Further to your obituary of Sir David Jack (9 December), Fifers are famous for dogged determination, writes Tam Dalyell.
And none more famous, among medical cognescenti, than for two remarkable pharmacological pioneers, friends since they were teenagers from large mining families in the Cowdenbeath area, which returned the communist Willie Gallagher to the House of Commons: James Black, born on 14 June 1924, and David Jack, born on 22 February 1924.

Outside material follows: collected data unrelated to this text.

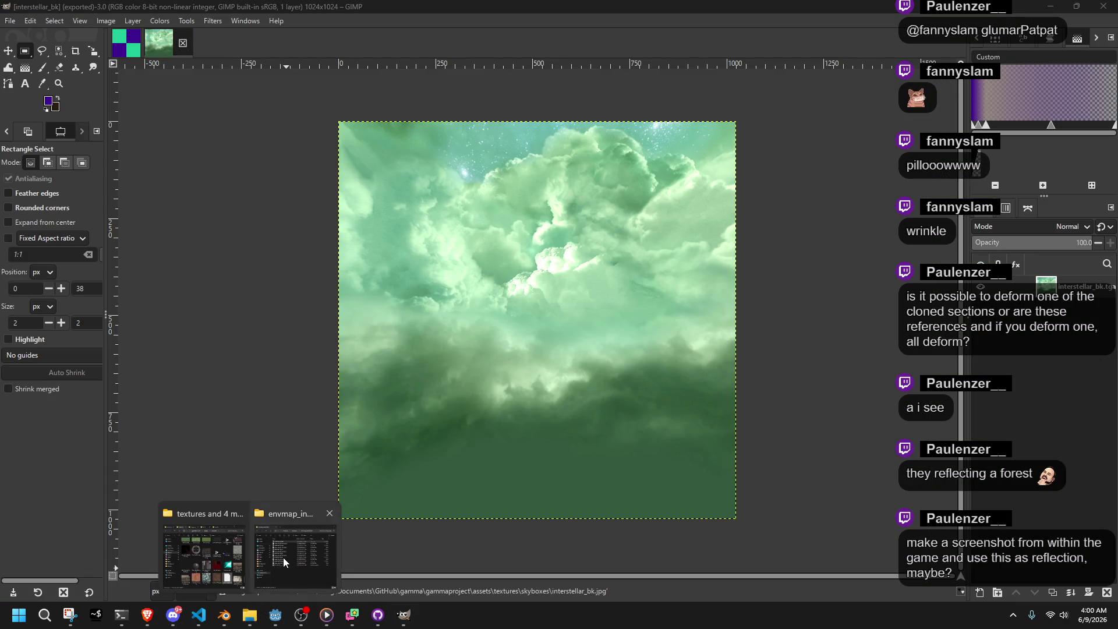
click(285, 563)
click(492, 310)
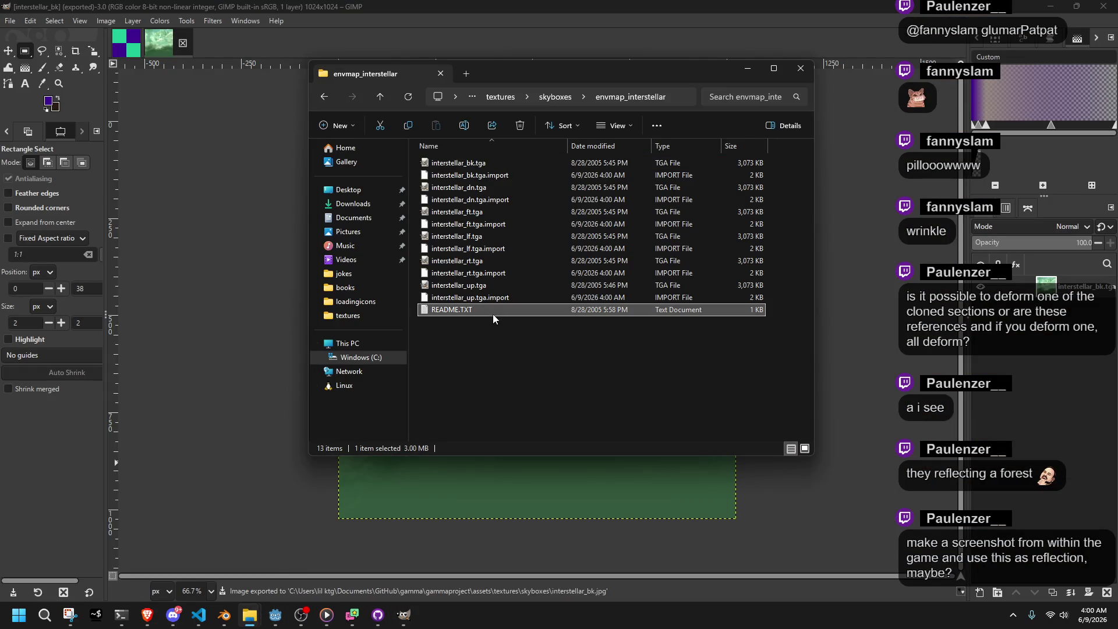
click(325, 98)
click(463, 200)
click(478, 230)
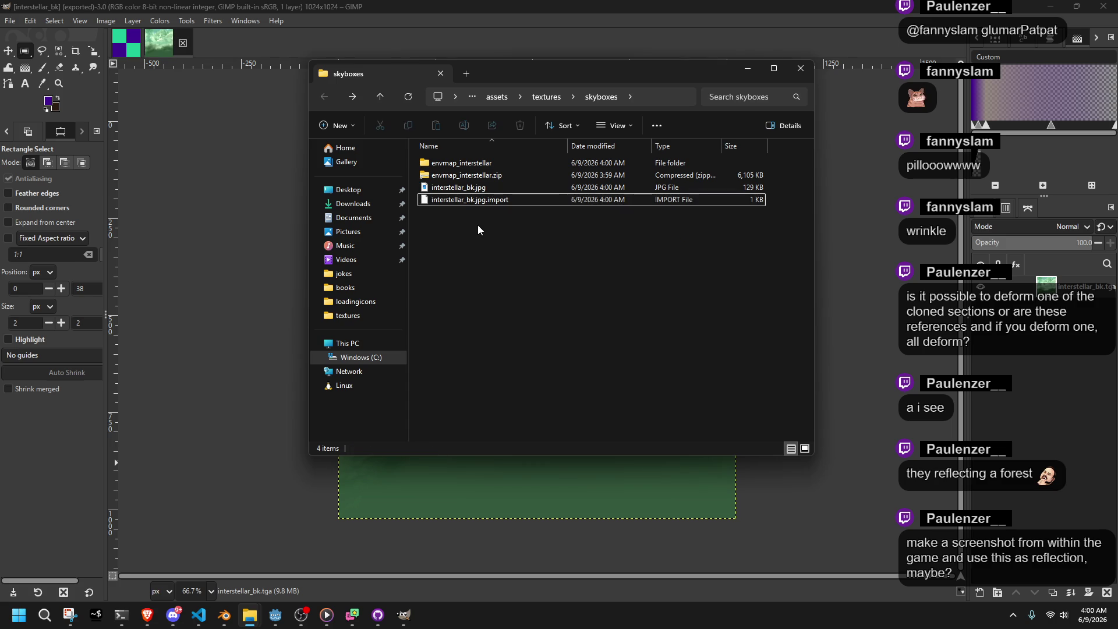
Open and close interstellar_dn and interstellar_ft in GIMP, close interstellar_bk, and return to Blender
double_click(463, 163)
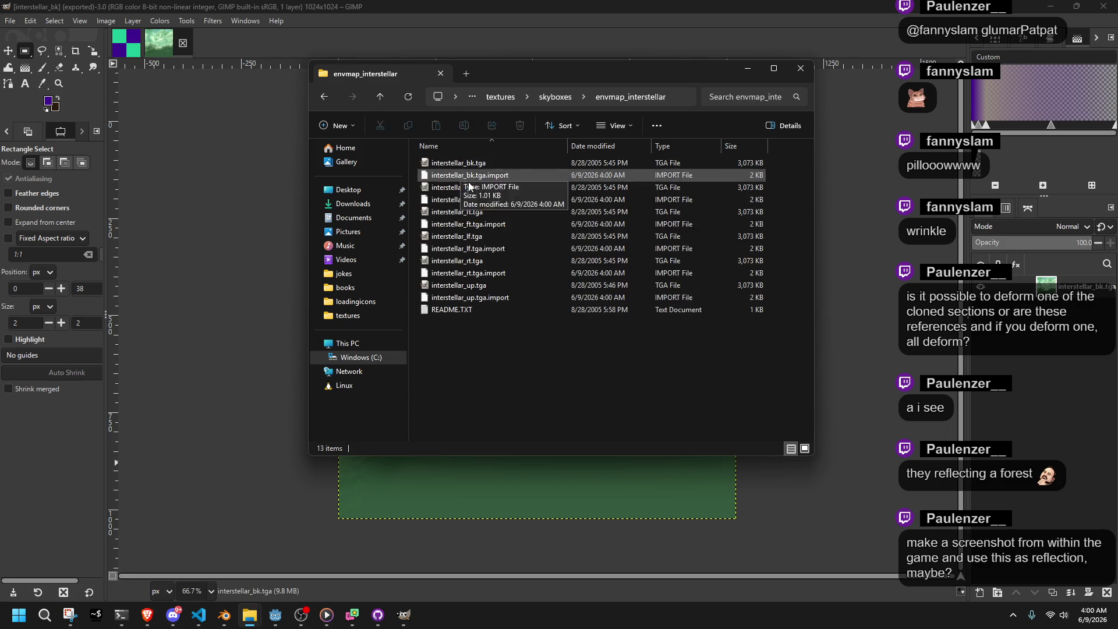
double_click(469, 186)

Black, by inventing propranolol and cimetidine, saved hundreds of thousands of us with Beta blockers; Jack was the guardian angel of those who have relatives vulnerable to asthma.A quarter of a century ago, I was having abuse heaped on me by a constituent in West Lothian, fired by Animal Rights propaganda. I happened to know that this constituent had an asthmatic nephew. So as a last resort, I contacted David Jack, as a fellow enthusiast for the Research Defence Society. He wrote her a marvellous letter, explaining why mice had to be used in experiments, as from a neighbour 10 miles across the Firth of Forth as the crow flies. He told her how research in animals had been absolutely crucial to the development of medicines on which her nephew depended. She had the grace to apologise, thank Jack, and the courage to explain what Jack had said to the rest of her animal rights cell. The group, to my relief, became infinitely more sensible as a result of the trouble that Jack took.